Nevertheless, Venezuelan Vice President Nicolas Maduro simply announced this past weekend that ailing and absent President Hugo Chávez can start his new term without being sworn in at all.

This is not the first time the Obama administration has been in this position — it is the third. And the first two times, they got it wrong.

In July 2009, Honduras had a constitutional crisis. Then-President Manuel Zelaya attempted to hold an illegal referendum to gain an illegal third term.

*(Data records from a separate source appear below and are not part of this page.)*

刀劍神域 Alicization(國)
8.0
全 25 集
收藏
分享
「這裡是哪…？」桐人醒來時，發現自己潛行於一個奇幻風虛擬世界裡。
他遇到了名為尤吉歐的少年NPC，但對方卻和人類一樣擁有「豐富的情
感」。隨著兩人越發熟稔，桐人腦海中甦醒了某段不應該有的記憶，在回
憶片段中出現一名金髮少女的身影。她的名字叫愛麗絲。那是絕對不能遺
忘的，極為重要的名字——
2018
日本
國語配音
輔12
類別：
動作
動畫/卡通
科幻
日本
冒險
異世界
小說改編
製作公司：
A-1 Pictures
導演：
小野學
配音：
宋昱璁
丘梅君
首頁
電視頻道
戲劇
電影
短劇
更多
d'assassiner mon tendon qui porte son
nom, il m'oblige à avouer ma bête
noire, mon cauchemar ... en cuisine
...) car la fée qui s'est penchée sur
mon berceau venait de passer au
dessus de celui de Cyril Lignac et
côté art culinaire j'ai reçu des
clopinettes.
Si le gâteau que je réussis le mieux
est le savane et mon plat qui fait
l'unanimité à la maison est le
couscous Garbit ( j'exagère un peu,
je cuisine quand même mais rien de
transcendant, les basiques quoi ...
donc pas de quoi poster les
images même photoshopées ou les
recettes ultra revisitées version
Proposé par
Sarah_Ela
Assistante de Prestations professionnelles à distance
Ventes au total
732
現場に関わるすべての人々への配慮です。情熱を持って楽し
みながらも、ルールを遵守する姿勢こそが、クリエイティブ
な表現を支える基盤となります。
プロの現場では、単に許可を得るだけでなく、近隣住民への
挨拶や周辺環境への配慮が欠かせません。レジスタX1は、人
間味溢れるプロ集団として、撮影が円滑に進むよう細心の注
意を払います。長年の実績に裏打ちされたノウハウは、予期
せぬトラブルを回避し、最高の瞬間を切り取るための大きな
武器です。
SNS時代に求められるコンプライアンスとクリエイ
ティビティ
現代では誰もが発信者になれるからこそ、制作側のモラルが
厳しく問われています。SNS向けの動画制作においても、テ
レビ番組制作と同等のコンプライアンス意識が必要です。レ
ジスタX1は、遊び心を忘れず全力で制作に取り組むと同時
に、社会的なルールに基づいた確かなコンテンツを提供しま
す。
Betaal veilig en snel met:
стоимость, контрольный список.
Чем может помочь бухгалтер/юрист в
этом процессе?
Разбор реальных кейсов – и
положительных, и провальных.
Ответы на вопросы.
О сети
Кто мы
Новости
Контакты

The other arms of the Honduran democratic establishment — Parliament, the Supreme Court, the Human Rights Council, the Army, and the Catholic Church — came together to defend the Constitution, remove Zelaya and go forward with previously scheduled elections, minus Zelaya.

In response, the United States — following the lead of Venezuela, Cuba, and Nicaragua — agreed to the suspension of Honduras from the OAS. The administration made the Honduran ambassador persona non grata, cut off $31 million in Millennium Challenge aid for which Honduras had already qualified, held up visas, and denounced the ouster of Zelaya as a “military coup,” although the military at no time ran the country.

The State Department reconsidered and ultimately supported the Honduran government elected in the vote Zelaya tried to subvert, but despite Secretary Clinton’s pleas, the OAS did not reinstate Honduras until June 2011.

The Nicaraguan Constitution clearly said (note the past tense) two terms and no more. After pounding Honduras into the ground, you might have thought a third term in 2011 by then-and-now-President Daniel Ortega would have brought a similar outcry by the United States. But Ortega, having castigated President Obama in public for nearly an hour at an OAS meeting in 2009 and receiving only a mild joke from the president in response, appears to have thought otherwise. Ortega simply had a stacked Supreme Court declare term limits unconstitutional because they violated his personal political right to run for office. In 2010, Ortega declared a national holiday and inserted non-term-limiting articles into a newly reprinted Constitution while the Parliament was gone — except for the members of his own Sandinista National Liberation Front, who knew not to leave town.

Ortega, ally of Hugo Chávez and Fidel Castro, and former Soviet surrogate and PLO supporter, ran and won.

Now Chávez.

Since Secretary Clinton is preparing to turn the reins of the State Department over to Sen. John Kerry, formerly chairman of the Senate Foreign Relations Committee, it is worth noting Sen. Kerry’s response to the Honduran crisis.

Sen. Jim DeMint tried to visit Honduras shortly after Zelaya’s ouster to bring back on-the-ground information, but Kerry forbade an official trip, cutting off funds for the flight — an unprecedented step for a committee chairman. Sen. Kerry tried to exchange permission for the trip for the release of DeMint’s hold on two administration appointees — but Sen. DeMint declined and went without “authorization.” No matter to Sen. Kerry. “‘We made our point,’ Kerry spokesman Frederick Jones told The Boston Globe. ‘The authorization was not going to come from Chairman Kerry.'”

Why Sen. Kerry wouldn’t have wanted on-the-spot reporting from a colleague is unclear, except for the obvious fact that Sen. DeMint is a Republican. His upcoming confirmation hearing would be an excellent time to ask him about the importance of adherence to the Constitution and how he, as secretary of state, plans to deal with countries in constitutional crisis. And whether left-wing countries like Venezuela will get special breaks à la Ortega in Nicaragua, while others receive the back of the American hand.